Can I install this to my project?
This is just a proof-of-concept project, so there is no standard way to install it in other projects. If you want to try it with your project anyway, you can simply copy the Assets/Editor directory to your project.

As I wrote in the final paragraph of my essay at Medium.com on Artificial Intelligence, ChatGPT, and Transformational Change:

[The] dynamics to watch out for [will happen] in tractable fields with reasonably defined rule sets and fact sets, approximately traceable causes and effects, and reasonably unambiguous victory/output conditions. Buried beneath the prevailing delusions and all the toys and the tumult, they won’t be easy to spot.

I didn’t have any concrete applications in mind there, but Takahashi’s experiments are certainly part of what I meant. Now, while I’m not using Unity personally, and I’m certainly not going to for a variety of reasons, I’m confident that anything clever coders will eventually get to work in a major commercial game engine will sooner or later find its way into open source engines like Godot.

There are obstacles, of course—licensing and processing power prominently among them. The training process for models like ChatGPT is prohibitively expensive; licensing costs will accordingly be high; and you don’t want to have stuff that doesn’t run under a free software license in your open source engine in the first place.

But not all is lost! You absolutely do not need vastly oversized behemoths like ChatGPT for tasks like this. Everybody can create a large language model in principle, and the technologies it requires are well known, well documented, and open source.

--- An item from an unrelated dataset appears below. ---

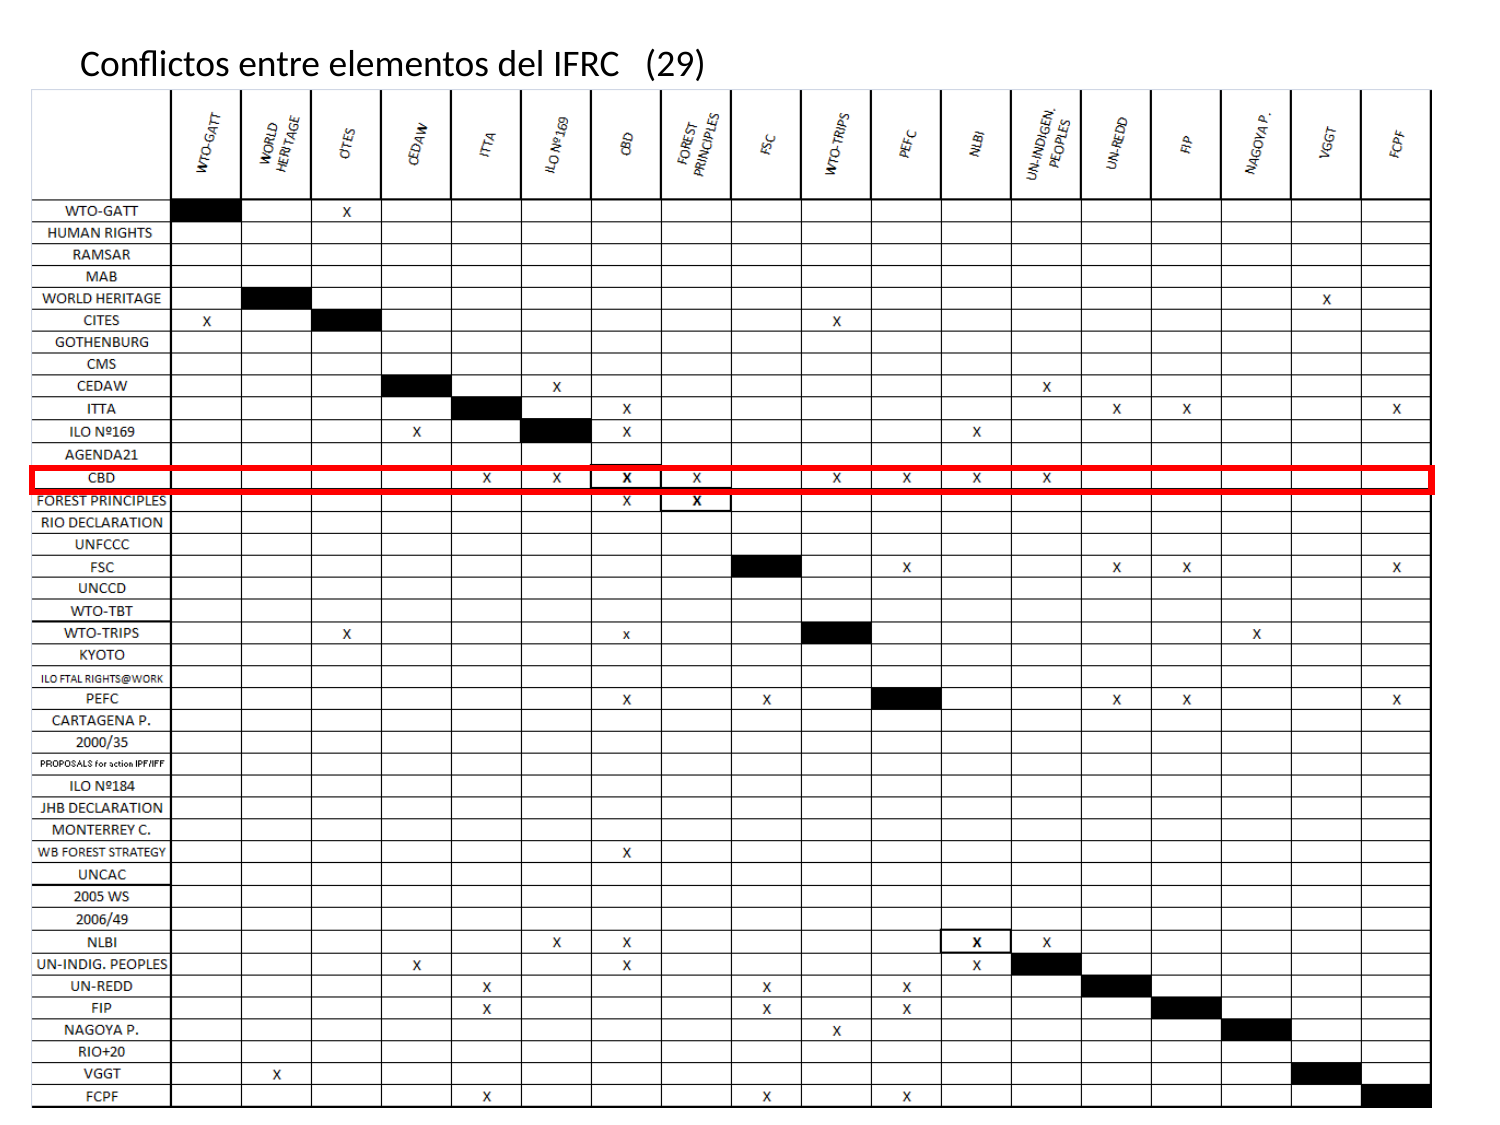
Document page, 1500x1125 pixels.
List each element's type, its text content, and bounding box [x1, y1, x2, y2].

There’s BLOOM, for starters, a transformer-based large language model “created by over 1000 AI researchers to provide a free large language model for everyone who wants to try.” And while training such models still costs a bunch even on lesser scales—access to Google’s cloud-based TPUs (GPUs designed for high volumes of low precision computing) isn’t exactly cheap—prices will come down eventually for older and less efficient hardware. Here’s an example of how fast these things develop: according to David Silver et al.’s 2017 paper in Nature, AlphaGo Zero defeated its predecessor AlphaGo Lee (the version that beat Lee Sedol, distributed over a whole bunch of computers and 48 TPUs) by 100:0 using a single computer with four TPUs.

All that’s pretty exciting. The trick is to jump off of the runaway A(G)I hype train before it becomes impossible to do so without breaking your neck, and start exploring and playing around with this stuff in your domain of expertise, or for whatever catches your interest, in imaginative ways.